• [Source material]
--*--

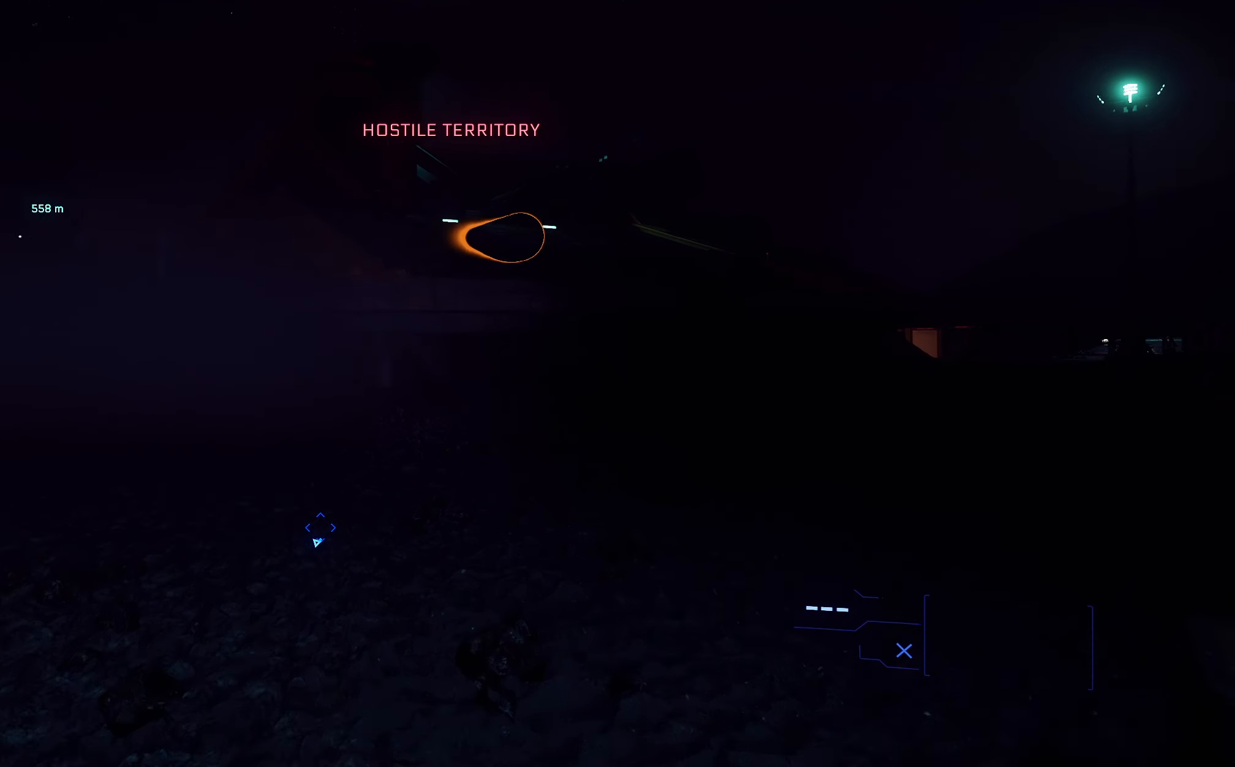
{"buttons": [], "left_stick": "up", "right_stick": "right", "events": [[133, "L3", "up"], [183, "right_stick", "center"], [450, "right_stick", "right"]]}
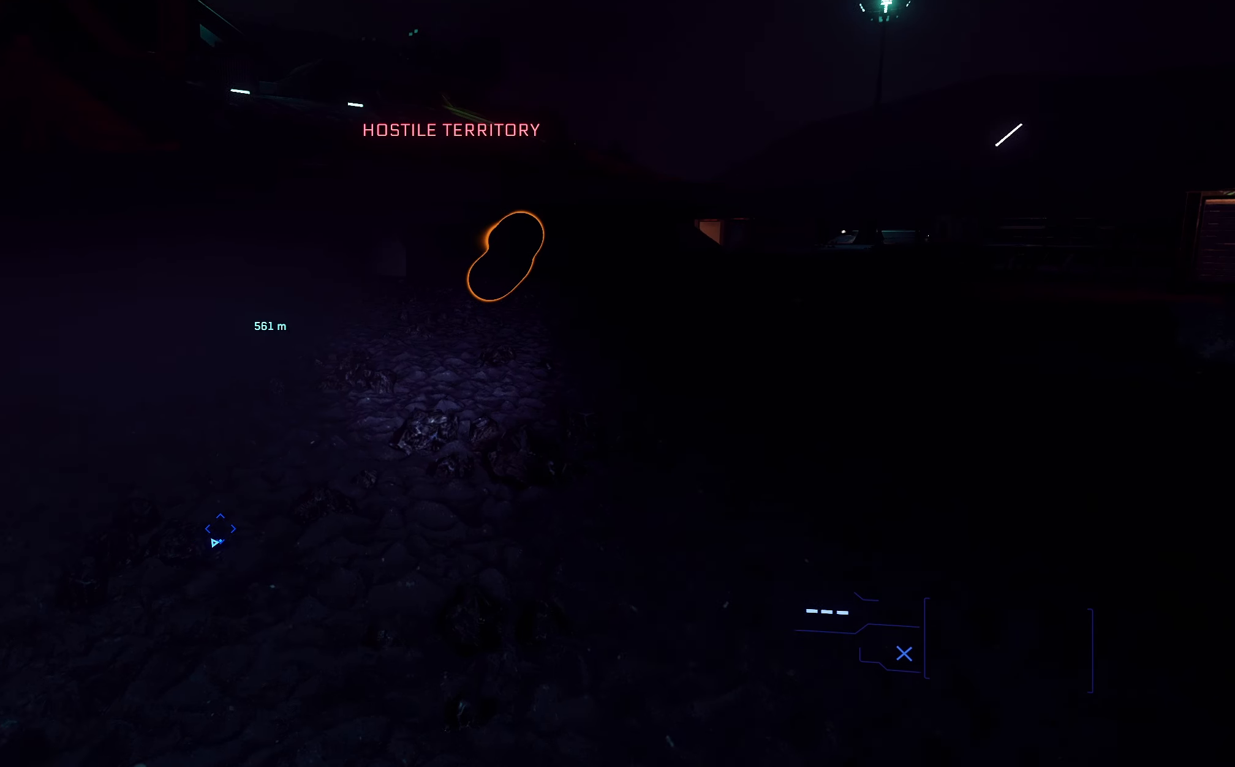
{"buttons": [], "left_stick": "up", "right_stick": "center", "events": [[300, "right_stick", "center"]]}
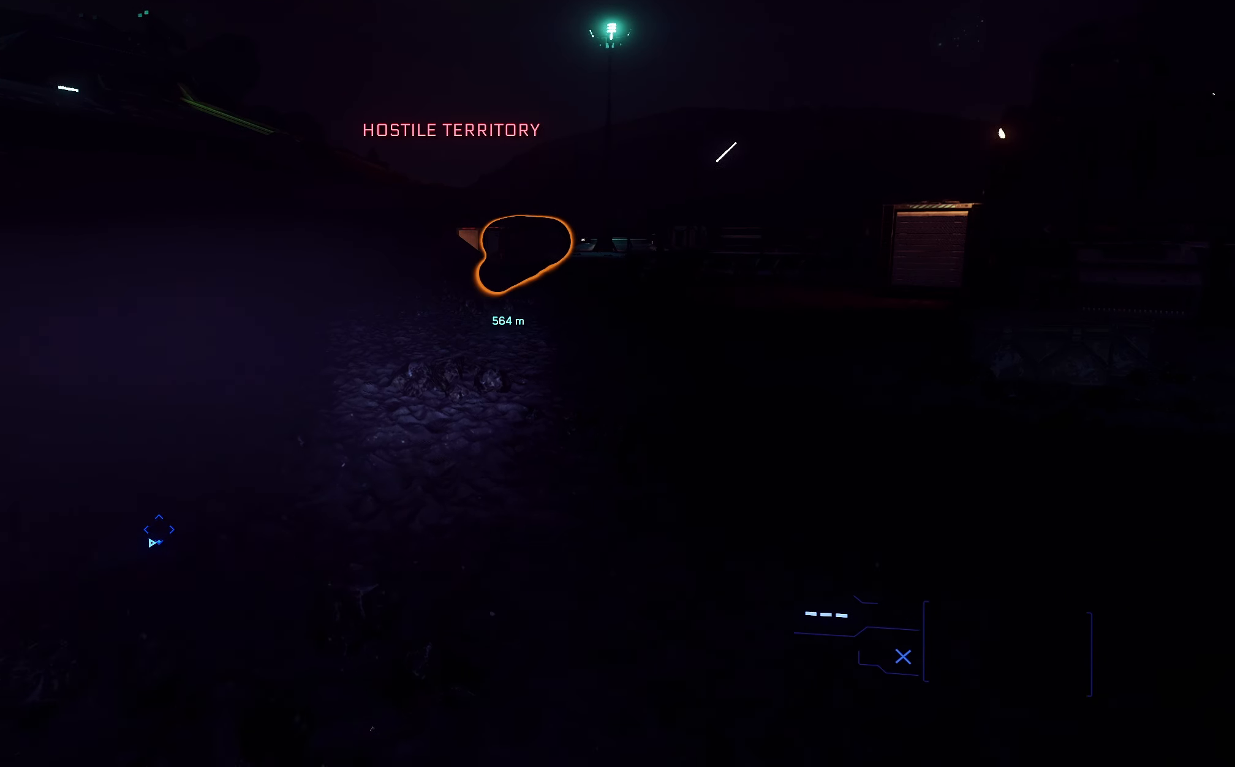
{"buttons": [], "left_stick": "up-left", "right_stick": "right", "events": [[317, "right_stick", "right"], [467, "left_stick", "up-left"]]}
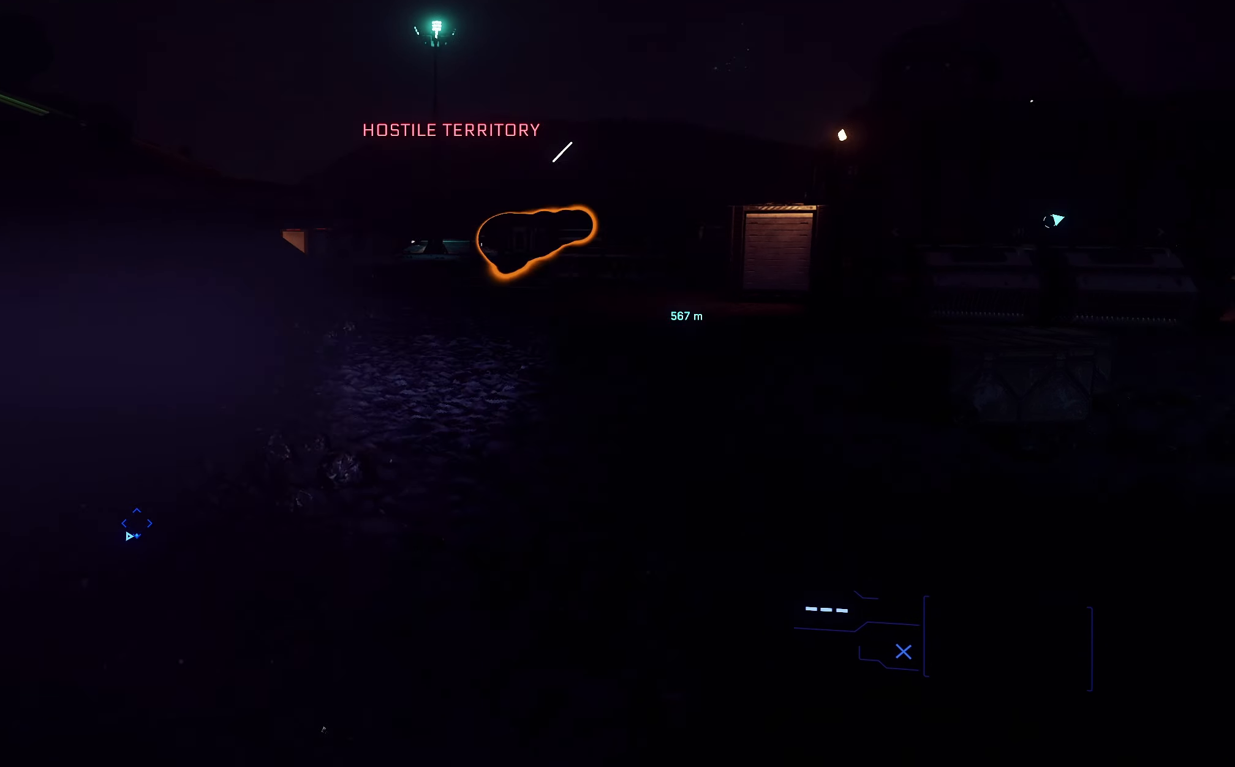
{"buttons": [], "left_stick": "up-left", "right_stick": "center", "events": [[117, "right_stick", "center"]]}
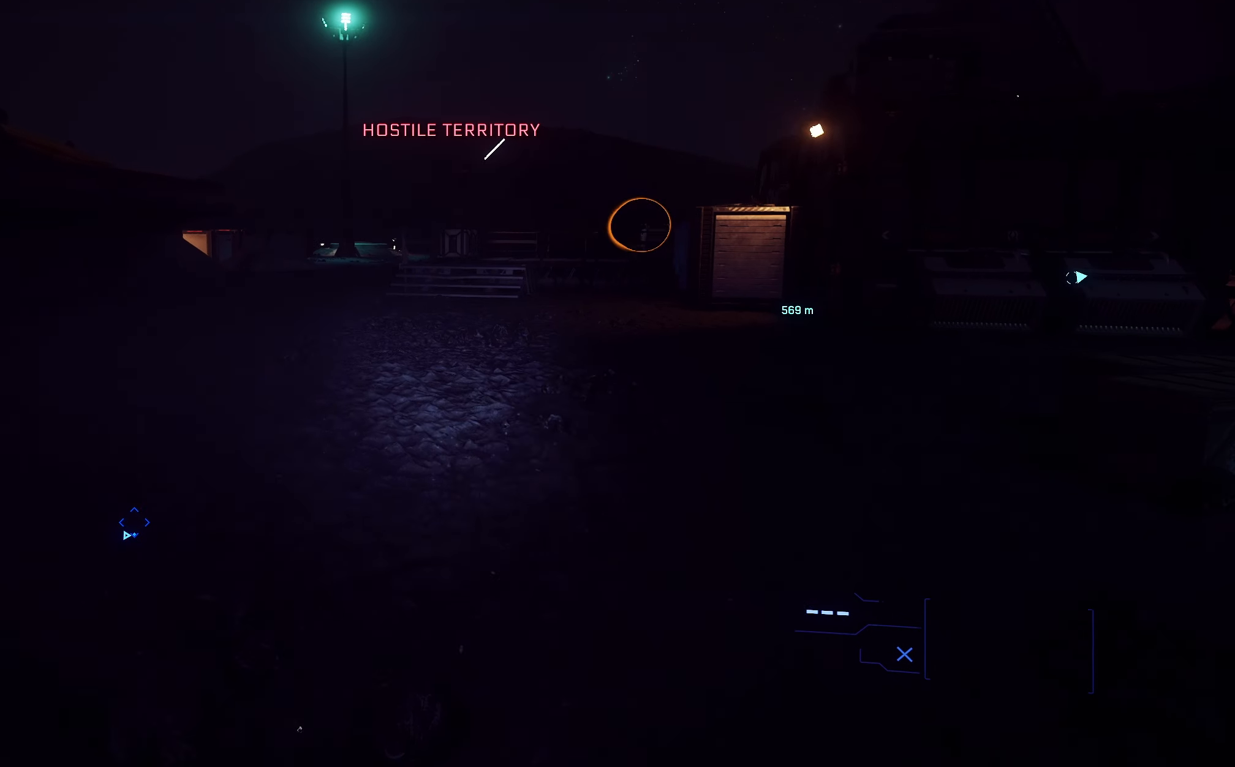
{"buttons": [], "left_stick": "up-left", "right_stick": "center", "events": []}
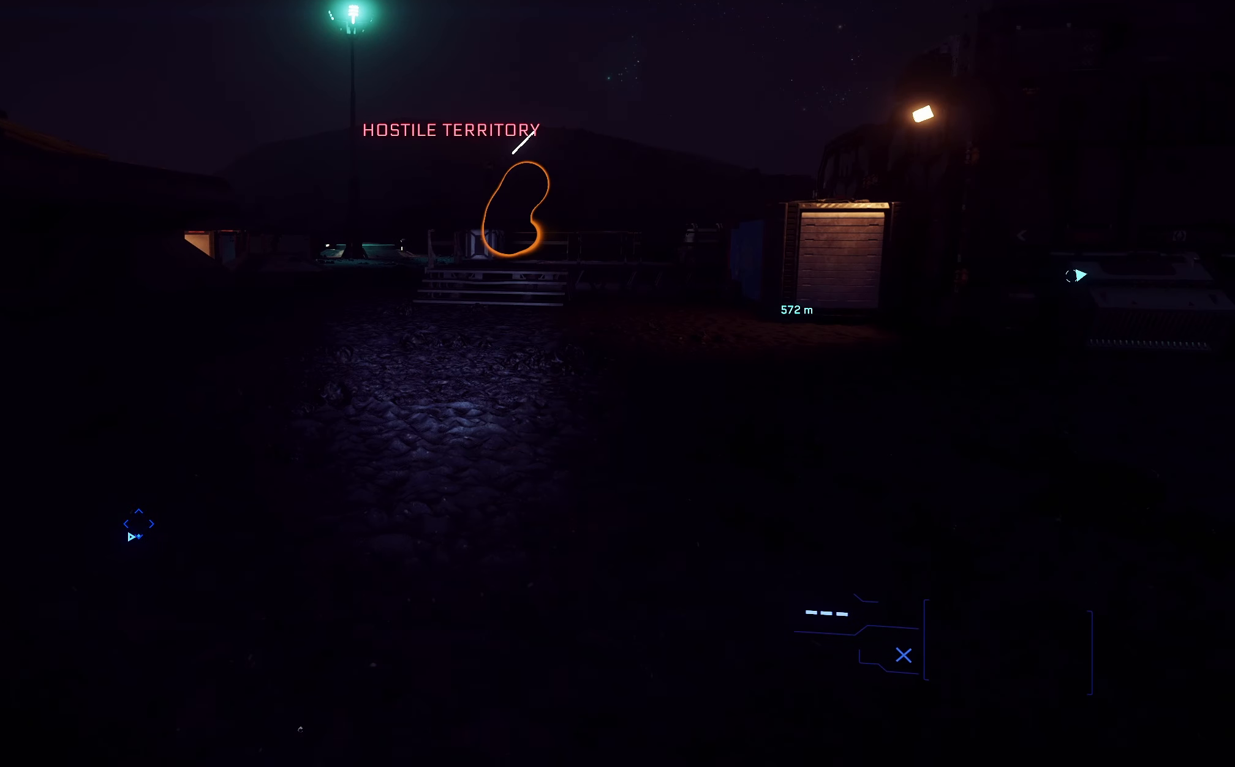
{"buttons": ["L3"], "left_stick": "up", "right_stick": "center", "events": [[133, "L3", "down"], [133, "left_stick", "up"]]}
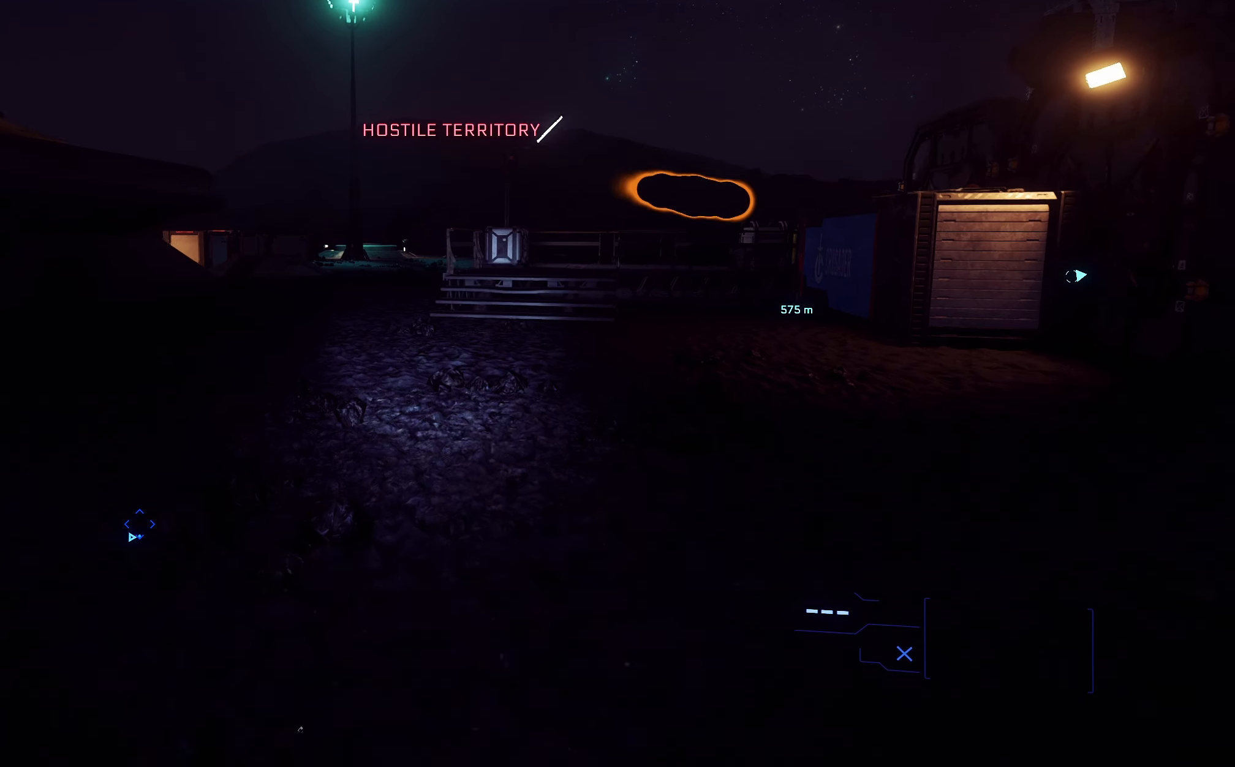
{"buttons": ["L3"], "left_stick": "up", "right_stick": "center", "events": []}
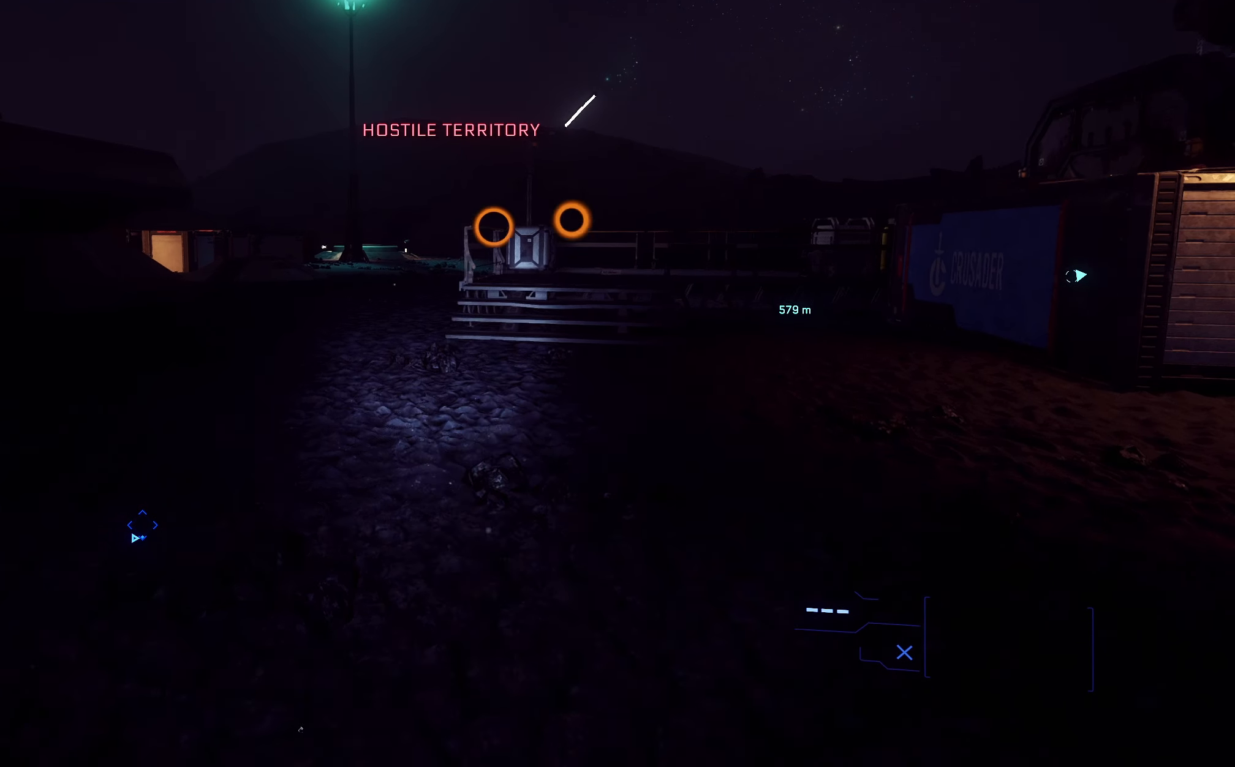
{"buttons": ["L3"], "left_stick": "up", "right_stick": "center", "events": [[33, "right_stick", "left"], [367, "right_stick", "center"]]}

--*--

• [Work instruction]
In full and without changes, repeat the listing above, but not its pictures.

• [Solution for this task]
{"buttons": [], "left_stick": "up", "right_stick": "right", "events": [[133, "L3", "up"], [183, "right_stick", "center"], [450, "right_stick", "right"]]}
{"buttons": [], "left_stick": "up", "right_stick": "center", "events": [[300, "right_stick", "center"]]}
{"buttons": [], "left_stick": "up-left", "right_stick": "right", "events": [[317, "right_stick", "right"], [467, "left_stick", "up-left"]]}
{"buttons": [], "left_stick": "up-left", "right_stick": "center", "events": [[117, "right_stick", "center"]]}
{"buttons": [], "left_stick": "up-left", "right_stick": "center", "events": []}
{"buttons": ["L3"], "left_stick": "up", "right_stick": "center", "events": [[133, "L3", "down"], [133, "left_stick", "up"]]}
{"buttons": ["L3"], "left_stick": "up", "right_stick": "center", "events": []}
{"buttons": ["L3"], "left_stick": "up", "right_stick": "center", "events": [[33, "right_stick", "left"], [367, "right_stick", "center"]]}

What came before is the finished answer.